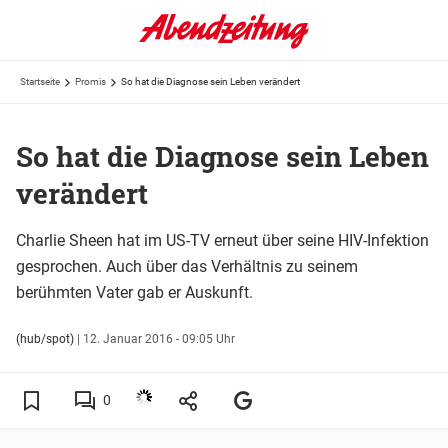
Startseite
Promis
So hat die Diagnose sein Leben verändert
So hat die Diagnose sein Leben
verändert
Charlie Sheen hat im US-TV erneut über seine HIV-Infektion
gesprochen. Auch über das Verhältnis zu seinem
berühmten Vater gab er Auskunft.
(hub/spot)
|
12. Januar 2016 - 09:05 Uhr
0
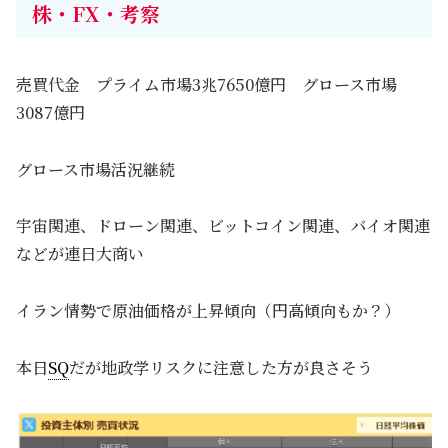
株・FX・考察
売買代金 プライム市場3兆7650億円 グロース市場
3087億円
グロース市場活況継続
宇宙関連、ドローン関連、ビットコイン関連、バイオ関連
などが連日大商い
イラン情勢で原油価格が上昇傾向（円高傾向もか？）
本日
SQ
だが地政学リスクに注意した方が良さそう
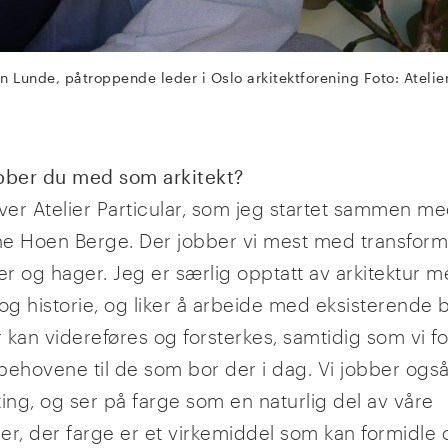
n Lunde, påtroppende leder i Oslo arkitektforening Foto: Atelier
bber du med som arkitekt?
iver Atelier Particular, som jeg startet sammen m
e Hoen Berge. Der jobber vi mest med transform
er og hager. Jeg er særlig opptatt av arkitektur 
 og historie, og liker å arbeide med eksisterende
r kan videreføres og forsterkes, samtidig som vi f
l behovene til de som bor der i dag. Vi jobber og
ting, og ser på farge som en naturlig del av våre
er, der farge er et virkemiddel som kan formidle 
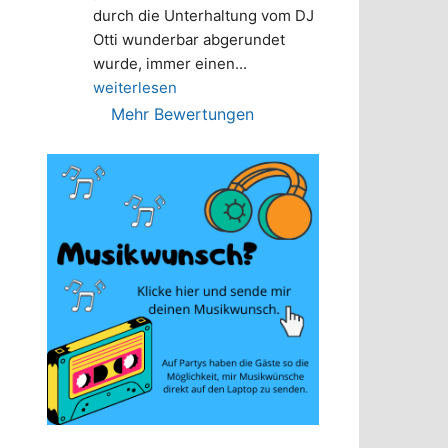
durch die Unterhaltung vom DJ 
Otti wunderbar abgerundet 
wurde, immer einen
... 
weiterlesen
Mehr Bewertungen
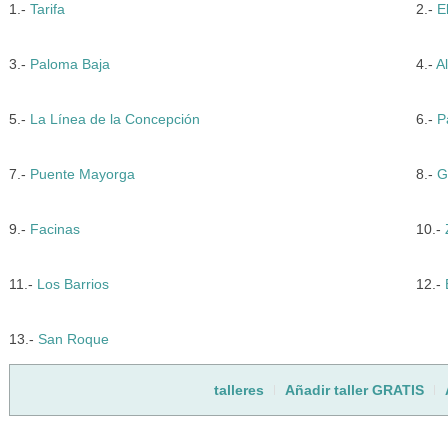
1.-
Tarifa
2.-
E
3.-
Paloma Baja
4.-
A
5.-
La Línea de la Concepción
6.-
P
7.-
Puente Mayorga
8.-
G
9.-
Facinas
10.-
11.-
Los Barrios
12.-
13.-
San Roque
talleres
Añadir taller GRATIS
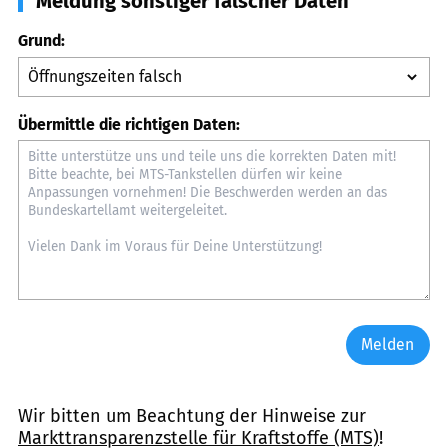
Meldung sonstiger falscher Daten
Grund:
Übermittle die richtigen Daten:
Melden
Wir bitten um Beachtung der Hinweise zur
Markttransparenzstelle für Kraftstoffe (MTS)
!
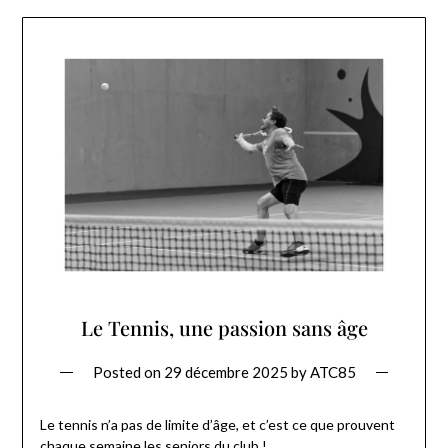
Le Tennis, une passion sans âge
Posted on
29 décembre 2025
by
ATC85
Le tennis n’a pas de limite d’âge, et c’est ce que prouvent
chaque semaine les seniors du club !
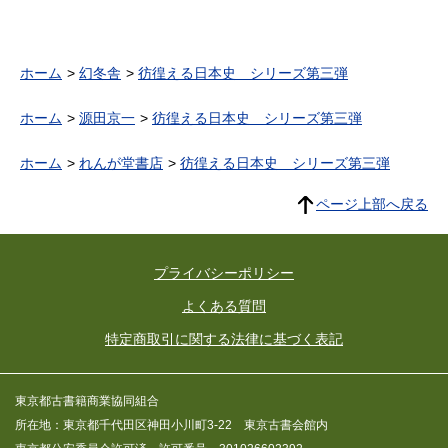
ホーム
幻冬舎
彷徨える日本史 シリーズ第三弾
ホーム
源田京一
彷徨える日本史 シリーズ第三弾
ホーム
れんが堂書店
彷徨える日本史 シリーズ第三弾
ページ上部へ戻る
プライバシーポリシー
よくある質問
特定商取引に関する法律に基づく表記
東京都古書籍商業協同組合
所在地：東京都千代田区神田小川町3-22 東京古書会館内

========

» ABOUT THIS EXERCISE: Copy each entry exactly as written. Pictures do not belong in the copy.

» RESPONSE TO THE EXERCISE:
Startseite
Promis
So hat die Diagnose sein Leben verändert
So hat die Diagnose sein Leben
verändert
Charlie Sheen hat im US-TV erneut über seine HIV-Infektion
gesprochen. Auch über das Verhältnis zu seinem
berühmten Vater gab er Auskunft.
(hub/spot)
|
12. Januar 2016 - 09:05 Uhr
0
株・FX・考察
売買代金 プライム市場3兆7650億円 グロース市場
3087億円
グロース市場活況継続
宇宙関連、ドローン関連、ビットコイン関連、バイオ関連
などが連日大商い
イラン情勢で原油価格が上昇傾向（円高傾向もか？）
本日
SQ
だが地政学リスクに注意した方が良さそう
n Lunde, påtroppende leder i Oslo arkitektforening Foto: Atelier
bber du med som arkitekt?
iver Atelier Particular, som jeg startet sammen m
e Hoen Berge. Der jobber vi mest med transform
er og hager. Jeg er særlig opptatt av arkitektur 
 og historie, og liker å arbeide med eksisterende
r kan videreføres og forsterkes, samtidig som vi f
l behovene til de som bor der i dag. Vi jobber og
ting, og ser på farge som en naturlig del av våre
er, der farge er et virkemiddel som kan formidle 
durch die Unterhaltung vom DJ 
Otti wunderbar abgerundet 
wurde, immer einen
... 
weiterlesen
Mehr Bewertungen
1.-
Tarifa
2.-
E
3.-
Paloma Baja
4.-
A
5.-
La Línea de la Concepción
6.-
P
7.-
Puente Mayorga
8.-
G
9.-
Facinas
10.-
11.-
Los Barrios
12.-
13.-
San Roque
talleres
Añadir taller GRATIS
Meldung sonstiger falscher Daten
Grund:
Übermittle die richtigen Daten:
Melden
Wir bitten um Beachtung der Hinweise zur
Markttransparenzstelle für Kraftstoffe (MTS)
!
Le Tennis, une passion sans âge
Posted on
29 décembre 2025
by
ATC85
Le tennis n’a pas de limite d’âge, et c’est ce que prouvent
chaque semaine les seniors du club !
ホーム
幻冬舎
彷徨える日本史 シリーズ第三弾
ホーム
源田京一
彷徨える日本史 シリーズ第三弾
ホーム
れんが堂書店
彷徨える日本史 シリーズ第三弾
ページ上部へ戻る
プライバシーポリシー
よくある質問
特定商取引に関する法律に基づく表記
東京都古書籍商業協同組合
所在地：東京都千代田区神田小川町3-22 東京古書会館内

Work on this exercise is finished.